The plan is for the city to make improvements or additions such as those of streets, lighting, sidewalks and landscaping and to mandate or encourage the fixing-up by their owners of structures in the area.
A main point of opposition to the plan has been concern over potential displacement of residents there.
Urban-renewal plans allow city governments to acquire property. All members of Vicksburg’s board of mayor and aldermen, however, have said the government does not want to acquire any homes in the area.
The concern was spelled out in a letter to the editor from Vicksburg NAACP president Mary Galtney published Sept. 24.
“Many of the homeowners are some of our lower-paid citizens who may not be able to afford a remodel or overhaul of their homes,” Galtney said. “The majority of homes in the proposed area are small and would not be valued high enough for the homeowner to relocate without acquiring a new mortgage in today’s inflated housing market.”

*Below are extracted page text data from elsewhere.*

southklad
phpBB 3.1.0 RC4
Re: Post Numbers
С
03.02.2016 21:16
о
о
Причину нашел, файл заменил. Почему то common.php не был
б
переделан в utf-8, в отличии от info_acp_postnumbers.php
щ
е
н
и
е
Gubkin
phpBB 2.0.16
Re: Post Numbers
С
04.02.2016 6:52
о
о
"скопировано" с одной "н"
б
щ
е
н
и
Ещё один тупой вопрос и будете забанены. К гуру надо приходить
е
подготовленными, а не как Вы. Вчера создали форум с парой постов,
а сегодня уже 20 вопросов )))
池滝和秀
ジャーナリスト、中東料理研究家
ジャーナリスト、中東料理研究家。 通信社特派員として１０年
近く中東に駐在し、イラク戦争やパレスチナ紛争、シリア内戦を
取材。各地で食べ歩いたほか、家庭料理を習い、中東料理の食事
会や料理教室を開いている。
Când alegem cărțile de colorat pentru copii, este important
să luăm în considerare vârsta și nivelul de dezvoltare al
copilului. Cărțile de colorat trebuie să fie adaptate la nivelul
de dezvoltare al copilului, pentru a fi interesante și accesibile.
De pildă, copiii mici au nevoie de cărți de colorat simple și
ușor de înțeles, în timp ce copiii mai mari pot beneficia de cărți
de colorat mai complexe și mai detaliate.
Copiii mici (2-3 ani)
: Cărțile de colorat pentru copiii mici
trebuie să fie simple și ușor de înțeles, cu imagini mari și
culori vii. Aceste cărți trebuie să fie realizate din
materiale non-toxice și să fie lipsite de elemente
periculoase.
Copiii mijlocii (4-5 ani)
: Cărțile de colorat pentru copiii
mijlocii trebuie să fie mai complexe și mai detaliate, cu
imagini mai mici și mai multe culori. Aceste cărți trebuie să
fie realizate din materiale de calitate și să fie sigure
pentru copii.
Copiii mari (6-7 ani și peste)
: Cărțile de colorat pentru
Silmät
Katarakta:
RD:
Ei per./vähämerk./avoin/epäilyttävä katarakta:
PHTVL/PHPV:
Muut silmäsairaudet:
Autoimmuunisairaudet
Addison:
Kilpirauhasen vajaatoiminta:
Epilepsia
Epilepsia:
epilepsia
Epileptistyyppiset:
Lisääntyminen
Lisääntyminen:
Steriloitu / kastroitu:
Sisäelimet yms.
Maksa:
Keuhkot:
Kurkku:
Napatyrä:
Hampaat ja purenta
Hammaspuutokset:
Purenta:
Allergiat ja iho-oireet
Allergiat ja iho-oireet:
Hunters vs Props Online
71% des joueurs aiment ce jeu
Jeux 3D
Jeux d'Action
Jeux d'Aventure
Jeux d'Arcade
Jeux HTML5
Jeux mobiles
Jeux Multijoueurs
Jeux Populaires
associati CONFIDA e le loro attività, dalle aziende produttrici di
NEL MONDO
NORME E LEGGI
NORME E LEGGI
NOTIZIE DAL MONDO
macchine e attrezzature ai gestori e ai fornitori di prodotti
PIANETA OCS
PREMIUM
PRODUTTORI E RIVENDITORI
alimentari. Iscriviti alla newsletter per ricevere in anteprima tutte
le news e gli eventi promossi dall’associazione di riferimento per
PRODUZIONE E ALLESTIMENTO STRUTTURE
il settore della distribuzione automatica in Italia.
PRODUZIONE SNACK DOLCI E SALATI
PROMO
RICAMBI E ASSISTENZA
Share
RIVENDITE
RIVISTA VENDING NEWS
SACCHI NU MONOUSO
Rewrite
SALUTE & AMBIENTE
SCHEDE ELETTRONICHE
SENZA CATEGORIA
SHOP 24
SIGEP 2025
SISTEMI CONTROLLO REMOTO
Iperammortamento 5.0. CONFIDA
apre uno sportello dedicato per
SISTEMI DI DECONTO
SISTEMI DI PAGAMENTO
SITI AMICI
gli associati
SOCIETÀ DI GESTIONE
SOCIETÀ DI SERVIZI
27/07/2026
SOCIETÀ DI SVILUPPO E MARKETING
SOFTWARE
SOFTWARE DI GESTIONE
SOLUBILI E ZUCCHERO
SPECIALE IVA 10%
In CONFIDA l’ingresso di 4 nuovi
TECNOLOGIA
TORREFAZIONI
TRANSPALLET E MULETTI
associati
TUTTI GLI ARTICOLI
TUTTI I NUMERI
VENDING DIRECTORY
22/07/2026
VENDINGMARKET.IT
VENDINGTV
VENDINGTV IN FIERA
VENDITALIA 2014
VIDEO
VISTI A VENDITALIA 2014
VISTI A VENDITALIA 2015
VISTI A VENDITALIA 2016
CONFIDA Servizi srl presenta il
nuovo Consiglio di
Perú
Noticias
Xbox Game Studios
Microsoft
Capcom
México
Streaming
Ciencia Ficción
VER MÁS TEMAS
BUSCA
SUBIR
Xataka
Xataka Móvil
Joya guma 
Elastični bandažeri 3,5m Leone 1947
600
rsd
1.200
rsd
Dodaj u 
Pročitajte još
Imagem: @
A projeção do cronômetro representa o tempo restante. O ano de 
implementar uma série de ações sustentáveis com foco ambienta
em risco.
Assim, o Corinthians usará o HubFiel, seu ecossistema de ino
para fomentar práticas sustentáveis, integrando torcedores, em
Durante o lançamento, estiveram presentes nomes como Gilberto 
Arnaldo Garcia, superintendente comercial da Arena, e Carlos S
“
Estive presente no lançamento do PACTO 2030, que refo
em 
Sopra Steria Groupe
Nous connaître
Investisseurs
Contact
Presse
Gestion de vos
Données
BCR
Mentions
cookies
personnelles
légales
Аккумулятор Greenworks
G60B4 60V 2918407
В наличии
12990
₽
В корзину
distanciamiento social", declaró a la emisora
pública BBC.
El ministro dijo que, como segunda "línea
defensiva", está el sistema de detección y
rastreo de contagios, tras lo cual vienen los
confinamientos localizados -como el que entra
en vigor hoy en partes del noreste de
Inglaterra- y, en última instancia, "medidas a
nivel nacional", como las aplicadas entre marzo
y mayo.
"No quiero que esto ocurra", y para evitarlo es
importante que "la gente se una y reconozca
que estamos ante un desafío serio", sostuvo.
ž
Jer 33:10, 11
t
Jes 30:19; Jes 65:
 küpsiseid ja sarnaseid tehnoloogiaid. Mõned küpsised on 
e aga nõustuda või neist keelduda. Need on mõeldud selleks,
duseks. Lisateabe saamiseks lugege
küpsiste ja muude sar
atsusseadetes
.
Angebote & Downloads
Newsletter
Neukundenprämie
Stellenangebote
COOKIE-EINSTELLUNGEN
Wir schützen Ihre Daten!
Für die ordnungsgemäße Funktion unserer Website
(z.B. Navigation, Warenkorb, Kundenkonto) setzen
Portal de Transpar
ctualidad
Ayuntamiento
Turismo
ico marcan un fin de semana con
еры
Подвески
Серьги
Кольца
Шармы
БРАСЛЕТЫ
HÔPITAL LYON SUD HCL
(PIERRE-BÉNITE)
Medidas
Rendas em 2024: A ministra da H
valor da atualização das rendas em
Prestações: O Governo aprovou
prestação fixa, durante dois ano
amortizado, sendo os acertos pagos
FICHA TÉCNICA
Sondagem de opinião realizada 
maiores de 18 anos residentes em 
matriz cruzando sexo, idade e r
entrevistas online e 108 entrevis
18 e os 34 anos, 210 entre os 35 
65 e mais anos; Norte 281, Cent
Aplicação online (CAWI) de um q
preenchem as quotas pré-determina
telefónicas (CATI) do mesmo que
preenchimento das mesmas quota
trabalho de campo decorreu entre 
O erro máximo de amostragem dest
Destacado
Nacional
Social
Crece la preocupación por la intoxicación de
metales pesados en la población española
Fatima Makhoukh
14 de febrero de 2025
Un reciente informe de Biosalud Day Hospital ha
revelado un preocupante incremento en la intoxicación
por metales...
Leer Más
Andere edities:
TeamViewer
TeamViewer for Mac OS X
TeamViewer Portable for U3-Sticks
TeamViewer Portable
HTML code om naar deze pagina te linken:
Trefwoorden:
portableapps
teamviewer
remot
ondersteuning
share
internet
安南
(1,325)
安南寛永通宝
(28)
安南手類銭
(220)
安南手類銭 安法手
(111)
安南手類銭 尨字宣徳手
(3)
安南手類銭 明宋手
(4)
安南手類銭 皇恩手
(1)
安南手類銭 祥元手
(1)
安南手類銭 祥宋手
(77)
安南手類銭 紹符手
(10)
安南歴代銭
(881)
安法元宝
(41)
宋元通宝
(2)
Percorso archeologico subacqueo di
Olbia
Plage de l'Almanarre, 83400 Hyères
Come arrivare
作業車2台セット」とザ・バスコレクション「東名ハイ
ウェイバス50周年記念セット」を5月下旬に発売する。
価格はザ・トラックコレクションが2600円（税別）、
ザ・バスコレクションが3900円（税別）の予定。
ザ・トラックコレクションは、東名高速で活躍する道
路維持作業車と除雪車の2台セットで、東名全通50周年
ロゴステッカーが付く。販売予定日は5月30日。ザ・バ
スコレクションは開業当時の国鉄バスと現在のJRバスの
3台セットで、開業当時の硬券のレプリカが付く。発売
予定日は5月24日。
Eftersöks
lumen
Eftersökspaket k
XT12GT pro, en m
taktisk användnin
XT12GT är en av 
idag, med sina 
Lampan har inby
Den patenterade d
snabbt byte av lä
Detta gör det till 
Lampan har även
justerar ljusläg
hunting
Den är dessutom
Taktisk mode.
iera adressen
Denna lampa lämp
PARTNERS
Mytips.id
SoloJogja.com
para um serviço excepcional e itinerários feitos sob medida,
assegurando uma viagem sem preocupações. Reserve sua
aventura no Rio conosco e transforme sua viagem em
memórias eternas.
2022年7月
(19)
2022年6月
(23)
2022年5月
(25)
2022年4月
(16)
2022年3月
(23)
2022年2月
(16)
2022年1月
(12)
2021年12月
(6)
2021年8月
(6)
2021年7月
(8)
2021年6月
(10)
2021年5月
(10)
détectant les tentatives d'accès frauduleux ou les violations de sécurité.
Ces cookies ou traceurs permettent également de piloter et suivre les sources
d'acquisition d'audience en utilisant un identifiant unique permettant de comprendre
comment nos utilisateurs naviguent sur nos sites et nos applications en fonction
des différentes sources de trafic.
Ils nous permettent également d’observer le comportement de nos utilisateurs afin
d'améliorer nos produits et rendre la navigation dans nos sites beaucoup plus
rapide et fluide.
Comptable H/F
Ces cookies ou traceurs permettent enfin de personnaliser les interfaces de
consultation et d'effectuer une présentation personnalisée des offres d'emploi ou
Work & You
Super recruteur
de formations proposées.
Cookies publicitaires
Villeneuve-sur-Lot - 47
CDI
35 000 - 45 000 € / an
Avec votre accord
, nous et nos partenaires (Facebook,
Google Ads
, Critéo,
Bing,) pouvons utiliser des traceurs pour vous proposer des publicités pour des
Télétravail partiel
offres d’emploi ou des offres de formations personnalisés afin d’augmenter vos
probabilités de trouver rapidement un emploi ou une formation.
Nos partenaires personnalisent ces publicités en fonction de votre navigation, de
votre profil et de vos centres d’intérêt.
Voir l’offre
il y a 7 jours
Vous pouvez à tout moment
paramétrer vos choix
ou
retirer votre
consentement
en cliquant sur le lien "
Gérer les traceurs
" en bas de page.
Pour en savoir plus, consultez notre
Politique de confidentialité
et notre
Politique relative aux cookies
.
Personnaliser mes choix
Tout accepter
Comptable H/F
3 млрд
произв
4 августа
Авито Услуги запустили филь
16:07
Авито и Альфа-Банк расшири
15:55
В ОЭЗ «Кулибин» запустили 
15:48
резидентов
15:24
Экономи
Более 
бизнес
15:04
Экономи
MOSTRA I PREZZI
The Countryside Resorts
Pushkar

The plan says 540 structures are in the area, including 149 that have been classified as substandard and are deteriorating or dilapidated.
If the urban-renewal is approved and has its intended effects, the owners of such substandard homes could be hit hardest financially by it. In addition to increasing demand for homes in the area, the changes could drive up property values and thus property taxes, and the owners of such homes could be faced with mandated improvements to their homes.
Most of the area’s residents pay rent for their homes or apartments. Rising property values could also affect such renters in the form of rent increases if increased property taxes or costs of improvements must be paid and landlords pass along to tenants some of those costs.
Mansfield said during a Friday public hearing on the proposed plan that state and federal tax credits exist to help property owners make such upgrades.
The state tax credits are geared toward individual homeowners and may carry requirements from the state department of archives and history. And the federal tax credits are aimed more at properties such as rental homes or apartment buildings, Mansfield said.
Both types of credit can reduce property owners’ bottom-line costs of making improvements, Mansfield said. As such, they can help offset any cost-of-living increases for homeowners or tenants that may result from the project.
“I’ll help you through the process,” Mansfield told property owners who may be eligible for such help.